Per diverse settimane era comparsa ogni giorno per mangiare. Poi è diventato chiaro che quella gatta randagia non era sola: poco distante aveva nascosto i suoi cuccioli.
Da quel momento è iniziato il tentativo di mettere in sicurezza l’intero gruppo. La donna che la nutriva ha deciso di accogliere temporaneamente sia la madre sia tutti i piccoli, trasformando la propria casa in uno spazio di stallo.
Tra i cuccioli, uno si è mostrato subito più intraprendente e socievole degli altri.
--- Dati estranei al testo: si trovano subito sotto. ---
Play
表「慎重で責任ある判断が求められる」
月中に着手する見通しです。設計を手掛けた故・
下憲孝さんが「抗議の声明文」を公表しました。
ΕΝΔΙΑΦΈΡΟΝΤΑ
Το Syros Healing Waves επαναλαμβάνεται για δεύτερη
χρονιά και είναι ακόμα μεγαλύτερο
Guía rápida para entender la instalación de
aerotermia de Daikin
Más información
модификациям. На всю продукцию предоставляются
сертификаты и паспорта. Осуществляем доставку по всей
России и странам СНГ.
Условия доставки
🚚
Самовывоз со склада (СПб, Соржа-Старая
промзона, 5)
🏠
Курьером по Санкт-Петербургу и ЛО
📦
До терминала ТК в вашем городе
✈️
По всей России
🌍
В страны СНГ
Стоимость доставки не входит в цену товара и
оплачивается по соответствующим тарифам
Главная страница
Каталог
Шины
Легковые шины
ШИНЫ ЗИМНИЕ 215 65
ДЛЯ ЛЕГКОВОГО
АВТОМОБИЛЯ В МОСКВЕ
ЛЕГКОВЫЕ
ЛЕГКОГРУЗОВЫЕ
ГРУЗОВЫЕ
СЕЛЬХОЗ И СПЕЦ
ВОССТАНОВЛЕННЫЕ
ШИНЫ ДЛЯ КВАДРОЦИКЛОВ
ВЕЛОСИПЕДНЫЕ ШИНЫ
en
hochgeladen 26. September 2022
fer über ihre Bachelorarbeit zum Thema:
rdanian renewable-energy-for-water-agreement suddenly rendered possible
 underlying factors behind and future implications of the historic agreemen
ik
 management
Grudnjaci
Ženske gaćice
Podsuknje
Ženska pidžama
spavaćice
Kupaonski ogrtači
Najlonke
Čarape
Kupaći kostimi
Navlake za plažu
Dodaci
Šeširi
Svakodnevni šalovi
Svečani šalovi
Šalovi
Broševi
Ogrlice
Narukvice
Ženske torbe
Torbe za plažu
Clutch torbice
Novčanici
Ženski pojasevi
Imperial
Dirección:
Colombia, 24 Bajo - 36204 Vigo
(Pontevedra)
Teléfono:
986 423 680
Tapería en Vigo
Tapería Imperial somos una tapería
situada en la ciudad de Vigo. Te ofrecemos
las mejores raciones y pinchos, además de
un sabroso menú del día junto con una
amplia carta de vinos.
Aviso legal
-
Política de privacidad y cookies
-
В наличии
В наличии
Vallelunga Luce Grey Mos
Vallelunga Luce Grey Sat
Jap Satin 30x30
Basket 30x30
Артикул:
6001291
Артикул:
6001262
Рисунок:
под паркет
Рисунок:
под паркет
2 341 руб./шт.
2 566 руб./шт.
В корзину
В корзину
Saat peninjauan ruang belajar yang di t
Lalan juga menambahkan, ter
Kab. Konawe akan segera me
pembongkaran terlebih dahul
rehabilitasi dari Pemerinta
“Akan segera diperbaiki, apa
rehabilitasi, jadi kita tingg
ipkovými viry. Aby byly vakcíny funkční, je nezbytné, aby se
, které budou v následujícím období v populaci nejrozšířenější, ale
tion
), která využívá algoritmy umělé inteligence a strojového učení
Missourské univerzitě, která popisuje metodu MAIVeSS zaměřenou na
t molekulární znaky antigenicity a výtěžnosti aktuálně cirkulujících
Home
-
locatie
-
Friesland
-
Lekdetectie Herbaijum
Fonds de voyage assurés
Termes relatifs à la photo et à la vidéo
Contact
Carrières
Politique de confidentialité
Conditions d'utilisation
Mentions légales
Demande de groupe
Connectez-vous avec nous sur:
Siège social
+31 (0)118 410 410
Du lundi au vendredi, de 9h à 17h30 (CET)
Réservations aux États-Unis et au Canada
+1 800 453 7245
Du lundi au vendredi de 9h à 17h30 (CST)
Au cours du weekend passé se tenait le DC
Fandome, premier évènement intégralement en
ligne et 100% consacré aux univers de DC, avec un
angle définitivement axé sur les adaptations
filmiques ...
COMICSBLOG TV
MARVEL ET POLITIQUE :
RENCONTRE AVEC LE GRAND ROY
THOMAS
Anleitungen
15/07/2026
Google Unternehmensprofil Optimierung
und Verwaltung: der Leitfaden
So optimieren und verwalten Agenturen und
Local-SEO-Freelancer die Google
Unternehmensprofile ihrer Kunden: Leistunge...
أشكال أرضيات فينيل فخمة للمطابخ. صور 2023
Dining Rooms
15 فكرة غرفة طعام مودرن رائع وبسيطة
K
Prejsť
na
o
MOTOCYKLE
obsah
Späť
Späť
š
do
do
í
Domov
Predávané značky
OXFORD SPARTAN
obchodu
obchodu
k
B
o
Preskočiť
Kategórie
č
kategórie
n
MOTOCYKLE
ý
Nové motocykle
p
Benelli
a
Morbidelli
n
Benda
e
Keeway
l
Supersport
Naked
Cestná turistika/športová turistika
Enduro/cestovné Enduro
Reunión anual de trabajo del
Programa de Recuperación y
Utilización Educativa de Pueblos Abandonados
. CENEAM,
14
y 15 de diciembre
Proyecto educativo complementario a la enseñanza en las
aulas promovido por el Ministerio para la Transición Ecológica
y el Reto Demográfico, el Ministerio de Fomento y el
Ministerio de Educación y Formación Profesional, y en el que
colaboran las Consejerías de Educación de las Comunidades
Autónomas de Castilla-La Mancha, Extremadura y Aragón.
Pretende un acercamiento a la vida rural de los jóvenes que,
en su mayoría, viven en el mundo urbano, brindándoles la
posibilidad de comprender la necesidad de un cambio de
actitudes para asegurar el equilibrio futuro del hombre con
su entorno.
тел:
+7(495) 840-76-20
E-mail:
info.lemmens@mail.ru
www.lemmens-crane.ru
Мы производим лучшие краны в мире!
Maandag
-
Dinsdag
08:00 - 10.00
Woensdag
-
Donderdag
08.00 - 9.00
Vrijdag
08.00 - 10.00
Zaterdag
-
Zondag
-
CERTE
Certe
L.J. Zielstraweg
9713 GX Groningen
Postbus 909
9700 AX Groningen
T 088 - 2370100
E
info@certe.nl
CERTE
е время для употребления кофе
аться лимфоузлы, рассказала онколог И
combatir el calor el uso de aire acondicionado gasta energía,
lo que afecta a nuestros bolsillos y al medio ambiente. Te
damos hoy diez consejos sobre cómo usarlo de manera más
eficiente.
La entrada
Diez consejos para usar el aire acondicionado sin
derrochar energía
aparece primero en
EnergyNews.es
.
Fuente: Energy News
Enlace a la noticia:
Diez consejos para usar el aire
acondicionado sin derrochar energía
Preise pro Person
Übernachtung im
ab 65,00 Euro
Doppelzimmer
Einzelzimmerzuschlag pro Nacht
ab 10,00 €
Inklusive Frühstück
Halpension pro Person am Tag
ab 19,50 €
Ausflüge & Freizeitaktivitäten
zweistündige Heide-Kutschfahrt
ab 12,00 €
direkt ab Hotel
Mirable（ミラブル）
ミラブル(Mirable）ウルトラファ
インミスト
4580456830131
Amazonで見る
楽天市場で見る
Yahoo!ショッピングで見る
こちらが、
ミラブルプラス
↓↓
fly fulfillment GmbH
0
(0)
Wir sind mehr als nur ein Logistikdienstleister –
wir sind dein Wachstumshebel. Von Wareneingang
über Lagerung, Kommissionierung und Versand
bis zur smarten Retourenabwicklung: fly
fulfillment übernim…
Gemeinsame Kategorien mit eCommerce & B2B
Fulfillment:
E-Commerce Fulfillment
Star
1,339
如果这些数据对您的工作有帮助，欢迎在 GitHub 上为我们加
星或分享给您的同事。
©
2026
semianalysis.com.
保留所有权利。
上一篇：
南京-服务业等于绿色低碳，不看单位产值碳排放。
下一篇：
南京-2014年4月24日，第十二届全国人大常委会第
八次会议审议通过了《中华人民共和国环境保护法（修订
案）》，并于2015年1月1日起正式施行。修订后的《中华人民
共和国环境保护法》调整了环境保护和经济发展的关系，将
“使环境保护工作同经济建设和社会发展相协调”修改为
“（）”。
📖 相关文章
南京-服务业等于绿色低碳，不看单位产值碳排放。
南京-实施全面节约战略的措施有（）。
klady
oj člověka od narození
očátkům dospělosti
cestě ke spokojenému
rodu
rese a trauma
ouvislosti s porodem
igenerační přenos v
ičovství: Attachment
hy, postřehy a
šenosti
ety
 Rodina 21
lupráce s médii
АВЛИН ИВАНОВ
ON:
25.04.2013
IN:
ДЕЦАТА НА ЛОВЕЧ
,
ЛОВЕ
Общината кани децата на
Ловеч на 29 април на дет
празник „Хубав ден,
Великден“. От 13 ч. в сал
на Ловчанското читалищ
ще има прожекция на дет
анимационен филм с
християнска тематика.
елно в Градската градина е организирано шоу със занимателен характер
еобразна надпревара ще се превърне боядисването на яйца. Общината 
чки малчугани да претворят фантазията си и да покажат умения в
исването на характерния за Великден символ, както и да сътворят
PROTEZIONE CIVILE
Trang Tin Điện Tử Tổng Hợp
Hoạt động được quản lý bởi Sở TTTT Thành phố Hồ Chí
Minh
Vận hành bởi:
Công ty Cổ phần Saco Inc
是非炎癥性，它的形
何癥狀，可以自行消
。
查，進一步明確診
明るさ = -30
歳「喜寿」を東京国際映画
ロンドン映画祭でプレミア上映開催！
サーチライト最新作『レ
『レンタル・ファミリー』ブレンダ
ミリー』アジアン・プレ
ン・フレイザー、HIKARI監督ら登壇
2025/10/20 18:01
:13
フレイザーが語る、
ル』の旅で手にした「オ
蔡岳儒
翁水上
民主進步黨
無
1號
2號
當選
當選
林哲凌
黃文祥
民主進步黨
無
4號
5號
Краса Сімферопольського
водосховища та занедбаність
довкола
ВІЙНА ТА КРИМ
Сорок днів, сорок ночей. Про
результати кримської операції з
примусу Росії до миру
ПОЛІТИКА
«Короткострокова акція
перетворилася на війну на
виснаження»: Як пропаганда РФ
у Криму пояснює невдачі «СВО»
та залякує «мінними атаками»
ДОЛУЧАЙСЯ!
Gli altri, pur con caratteri diversi, hanno iniziato gradualmente ad abituarsi alla presenza umana.
Il recupero non è stato semplice. La madre era abituata a vivere all’esterno e non si lasciava avvicinare facilmente.
Un’associazione locale specializzata nel salvataggio dei felini ha fornito indicazioni precise per abituarla a entrare nella trappola in sicurezza. Il cibo è stato usato progressivamente per farle associare quel contenitore a un luogo privo di pericoli.
Una volta messa al sicuro la gatta, è iniziata la ricerca dei cuccioli. I piccoli si trovavano tra cespugli e terreno, in una zona difficile da raggiungere.
La volontaria e i membri dell’associazione hanno dovuto muoversi con cautela per recuperarli tutti senza spaventarli o rischiare che si disperdessero.
Ora mamma gatta e micini si trovano al riparo. I piccoli vengono accuditi, nutriti e seguiti durante la fase di socializzazione.
Per ciascuno di loro è già stata individuata una sistemazione. Le famiglie adottive sono persone conosciute dalla donna che li ha presi in stallo, circostanza che le permetterà di ricevere aggiornamenti e continuare a vederli anche dopo l’adozione.
Due dei cuccioli, invece, resteranno nella casa in cui sono stati accolti.
L’associazione si occuperà anche della parte sanitaria. Sono previsti i vaccini necessari e la sterilizzazione, sia per garantire il benessere degli animali sia per evitare nuove cucciolate non controllate.
Il recupero, iniziato con una ciotola lasciata all’esterno, si è così trasformato nel salvataggio di un’intera famiglia felina.